A few hundred years ago, during the Inca era, local inhabitants found the lake to be a useful place of refuge to escape raids by Inca hordes. After local residents discovered that the Incas had limited resources and were not good at making water vessels, they avoided the Incas raiders by using rafts to float away on the lake. Floats on the lake afforded a place of refuge, and hence bloomed the idea of floating islands!
Actually, all floating islands on Lake Titicaca are anchored rafts, made of the aquatic Totoro plant.
I and my Mexican friends Isaiash and Juan were offered the Totoro plant to chew. This is also a food for the local people, but we found that its taste was not very intriguing.
However, when the village headman showed us the architectural technique of building a whole floating village with this plant, we were very impressed! The village has several homes, kitchen, open ground, local deity and a big hole in the centre which is used to keep live fish. As a model, he piled up layer after layer of Totoro until it was thick and strong enough to hold a village. He also told us the most delicate and risky thing in that water world is to ‘Keep the Fire on’ as dry totoros are easy to burn! (He also told us that that the most delicate and risky thing in that water world is to ‘Keep the fire away’ because dry totoros burn very easily!)
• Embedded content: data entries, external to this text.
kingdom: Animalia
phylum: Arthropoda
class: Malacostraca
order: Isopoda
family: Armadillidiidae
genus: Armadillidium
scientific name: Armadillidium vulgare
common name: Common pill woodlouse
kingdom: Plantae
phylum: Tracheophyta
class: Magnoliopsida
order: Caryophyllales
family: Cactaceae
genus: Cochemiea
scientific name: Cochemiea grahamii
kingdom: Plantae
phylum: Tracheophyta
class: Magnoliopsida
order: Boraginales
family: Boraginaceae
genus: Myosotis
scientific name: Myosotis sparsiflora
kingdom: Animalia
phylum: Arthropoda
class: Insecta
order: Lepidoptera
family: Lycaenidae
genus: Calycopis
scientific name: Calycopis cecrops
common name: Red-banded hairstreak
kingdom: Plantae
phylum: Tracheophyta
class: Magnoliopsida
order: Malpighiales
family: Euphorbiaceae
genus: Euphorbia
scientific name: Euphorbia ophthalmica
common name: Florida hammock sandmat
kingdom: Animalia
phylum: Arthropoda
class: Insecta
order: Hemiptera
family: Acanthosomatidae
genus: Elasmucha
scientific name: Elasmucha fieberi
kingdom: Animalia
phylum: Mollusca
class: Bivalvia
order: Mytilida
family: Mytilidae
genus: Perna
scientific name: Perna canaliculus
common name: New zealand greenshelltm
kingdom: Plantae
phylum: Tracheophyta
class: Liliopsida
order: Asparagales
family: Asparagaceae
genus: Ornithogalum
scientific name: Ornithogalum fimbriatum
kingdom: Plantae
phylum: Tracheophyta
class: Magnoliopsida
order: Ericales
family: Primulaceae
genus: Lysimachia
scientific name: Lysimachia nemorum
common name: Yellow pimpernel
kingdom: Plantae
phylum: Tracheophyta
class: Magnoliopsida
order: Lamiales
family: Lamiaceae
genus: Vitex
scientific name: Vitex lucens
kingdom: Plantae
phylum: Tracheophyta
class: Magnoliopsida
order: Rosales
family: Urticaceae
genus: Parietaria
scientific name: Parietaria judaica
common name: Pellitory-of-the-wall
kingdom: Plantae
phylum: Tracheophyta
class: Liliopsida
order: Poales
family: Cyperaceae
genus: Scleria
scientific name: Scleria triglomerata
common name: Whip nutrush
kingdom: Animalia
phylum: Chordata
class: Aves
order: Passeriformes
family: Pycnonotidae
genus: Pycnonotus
Lake Titicaca is on the border of Peru and Bolivia. We started our journey there from a Peruvian high altitude border town named Puno, which overlooks the lake. In Puno, we chewed a lot of Coca leaves because we had a bit of a headache caused by the thin, low oxygen air at this altitude. Both local people and scientists agree that the coca leaves help to absorb more oxygen into your blood stream, which is probably the reason they were taken as tax by Inca kings. The very next morning we took a vessel to a section of the lake to visit a few floating villages, whose inhabitants were once called Red Indians.
Their warm welcome with music and dance made the day brighter. The surreal world on water in which they live seems to be taken directly out of a short story by Gabriel Garcia Marquez, particularly so when the local ladies wearing colourful long skirts danced and sang in their native language. I begin to wonder what an entire life spent in that tiny straw village on a lake would be like.
The inhabitants don’t complain much. They have food, water, shelter and independence in this floating world, though they confess that life is tough, and the weather is the most important factor that affects survival in this environment.
Every village has an open space where native ladies try to sell hand-made artistic colourfully tailored items. It was a floating market in which I got the feeling that these people, the children of Nature, are not in any hurry. They have the time for long afternoon chats which is much needed but greatly lacking in our so called civilized world.
All the villages have a certain amount of bush at some corner. It made me happy to spot several bird species just living and chirping peacefully next to the humans. I got very excited after spotting a Giant Coot, the biggest Coot that I have seen.
But then came the time for me to leave. Twilight over the great lake was serene, a reflection of the peace and tranquillity in this corner of the world.